Nach einer Dauer von zehn Minuten machte er den zweiten Anlauf. Dieses mal kam sein Vater ans Fenster. Er sagte aber nichts und schaute nur raus. Endlich konnte sich Kappelmann zeigen, und nach einem Zeichen gelangte er unbemerkt ins Haus.
Nun folgten schwierige Augenblicke und Tage. Der Soldat war nicht legal da und deutsches Militär wurde gesucht. Wer sich versteckte, riskierte standrechtlich erschossen zu werden. Und bei Kappelmanns war eine fremde Frau mit einem Kind zu Gast. Würde sie den Amerikaner etwas von seiner Anwesenheit erzählen?
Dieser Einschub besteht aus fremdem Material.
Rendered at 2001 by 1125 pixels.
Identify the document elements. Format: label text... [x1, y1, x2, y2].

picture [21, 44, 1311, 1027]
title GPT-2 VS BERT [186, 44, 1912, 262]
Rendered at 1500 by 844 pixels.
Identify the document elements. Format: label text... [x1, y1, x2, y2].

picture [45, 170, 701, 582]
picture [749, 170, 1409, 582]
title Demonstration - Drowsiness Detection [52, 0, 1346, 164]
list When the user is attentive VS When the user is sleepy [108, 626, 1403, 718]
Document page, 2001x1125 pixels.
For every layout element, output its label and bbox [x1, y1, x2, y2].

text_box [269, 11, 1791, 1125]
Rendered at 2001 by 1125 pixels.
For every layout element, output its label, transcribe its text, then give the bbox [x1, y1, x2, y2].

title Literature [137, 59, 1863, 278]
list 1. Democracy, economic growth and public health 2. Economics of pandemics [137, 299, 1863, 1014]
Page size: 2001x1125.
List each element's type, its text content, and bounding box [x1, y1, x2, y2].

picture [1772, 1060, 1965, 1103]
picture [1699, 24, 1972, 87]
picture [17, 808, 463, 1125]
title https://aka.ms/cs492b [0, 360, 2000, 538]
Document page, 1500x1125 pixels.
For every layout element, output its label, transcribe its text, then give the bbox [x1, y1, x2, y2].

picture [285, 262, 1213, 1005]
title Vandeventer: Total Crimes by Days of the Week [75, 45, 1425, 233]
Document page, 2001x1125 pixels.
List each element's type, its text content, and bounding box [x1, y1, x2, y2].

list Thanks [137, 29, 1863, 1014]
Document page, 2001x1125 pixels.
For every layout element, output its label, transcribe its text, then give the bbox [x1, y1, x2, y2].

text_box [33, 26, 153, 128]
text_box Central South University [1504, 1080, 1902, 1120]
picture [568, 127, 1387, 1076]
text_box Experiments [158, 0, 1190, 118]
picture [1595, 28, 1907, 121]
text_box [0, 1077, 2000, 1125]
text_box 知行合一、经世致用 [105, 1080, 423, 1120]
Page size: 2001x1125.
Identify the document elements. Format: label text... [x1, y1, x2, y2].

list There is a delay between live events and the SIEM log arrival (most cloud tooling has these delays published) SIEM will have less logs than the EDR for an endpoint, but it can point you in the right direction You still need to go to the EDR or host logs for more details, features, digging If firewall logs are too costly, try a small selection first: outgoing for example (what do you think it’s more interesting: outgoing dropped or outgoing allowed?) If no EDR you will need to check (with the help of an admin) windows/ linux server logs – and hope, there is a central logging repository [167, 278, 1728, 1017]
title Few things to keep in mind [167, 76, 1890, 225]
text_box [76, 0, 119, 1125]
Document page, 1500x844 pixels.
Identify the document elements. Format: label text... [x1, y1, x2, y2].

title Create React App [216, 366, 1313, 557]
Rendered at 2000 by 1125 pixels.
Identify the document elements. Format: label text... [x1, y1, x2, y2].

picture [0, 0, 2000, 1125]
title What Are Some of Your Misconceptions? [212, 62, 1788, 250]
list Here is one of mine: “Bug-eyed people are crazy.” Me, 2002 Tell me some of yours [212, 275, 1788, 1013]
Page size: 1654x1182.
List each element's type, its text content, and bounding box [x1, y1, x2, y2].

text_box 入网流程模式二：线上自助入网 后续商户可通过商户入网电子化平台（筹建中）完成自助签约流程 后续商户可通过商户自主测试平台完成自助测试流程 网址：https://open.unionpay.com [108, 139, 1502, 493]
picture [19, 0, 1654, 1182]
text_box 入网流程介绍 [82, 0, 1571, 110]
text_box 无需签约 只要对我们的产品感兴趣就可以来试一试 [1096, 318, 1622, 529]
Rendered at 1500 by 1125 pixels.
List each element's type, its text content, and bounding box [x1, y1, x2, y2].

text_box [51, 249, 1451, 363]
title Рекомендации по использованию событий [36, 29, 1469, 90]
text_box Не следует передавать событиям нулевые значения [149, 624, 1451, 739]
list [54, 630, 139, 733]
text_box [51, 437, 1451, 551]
Dies erfüllte die Eltern, aber auch den Geflohenen mit Ungewissheit und Sorge.
Nach drei Tagen beschloss Heinrich Kappelmann, in Zivil zum Bürgermeister zu gehen. Als er dort vorsprach, war dieser überrascht und erfreut zugleich den Jungen zu sehen. Aber er fand die Situation ziemlich prekär. Er hatte eine Meldepflicht und würde in "Deufelsküche" kommen, wenn er schwieg. So beratschlagten die beiden die Situation, und nach dem Gespräch ging der Bürgermeister zu einem amerikanischen Offizier. Dieser hörte sich alles geduldig an und schickte den ehemaligen Soldaten zu einer US-Meldestelle. Dort schien alles gut zu gehen und es hieß, er könne nach Hause gehen.
Kappelmann freute sich und glaubte es geschafft zu haben. Doch der Schock kam etwas später. Als er nur noch 20 Meter vom Elternhaus entfernt war, wurde er festgenommen und als Gefangener abgeführt. Wieso konnte man ihn an der Meldestelle wegschicken und hier einfach festnehmen? Aber alles Hadern nutzte nichts und Widerstand war zwecklos. So waren er und seine Eltern einfach fassungslos.
Es folgte über ein Jahr Gefangenschaft mit Stationen in Belgien und Frankreich mit vielen Höhen und Tiefen. Dass er überlebte, verdankte er einem amerikanischen Captain, der ihn regelrecht vor dem Verhungern rettete.
So gesehen machte aus Sicht von Heinrich Kappelmann ein Landsmann derjenigen alles wieder gut, die ihn 20 Meter vor seiner Freiheit in eine ungewisse Zukunft einfach "umgeleitet" hatten.

Aus: Jürgen Klosa, "Eine Generation verabschiedet sich", Übach-Palenberg, 2004.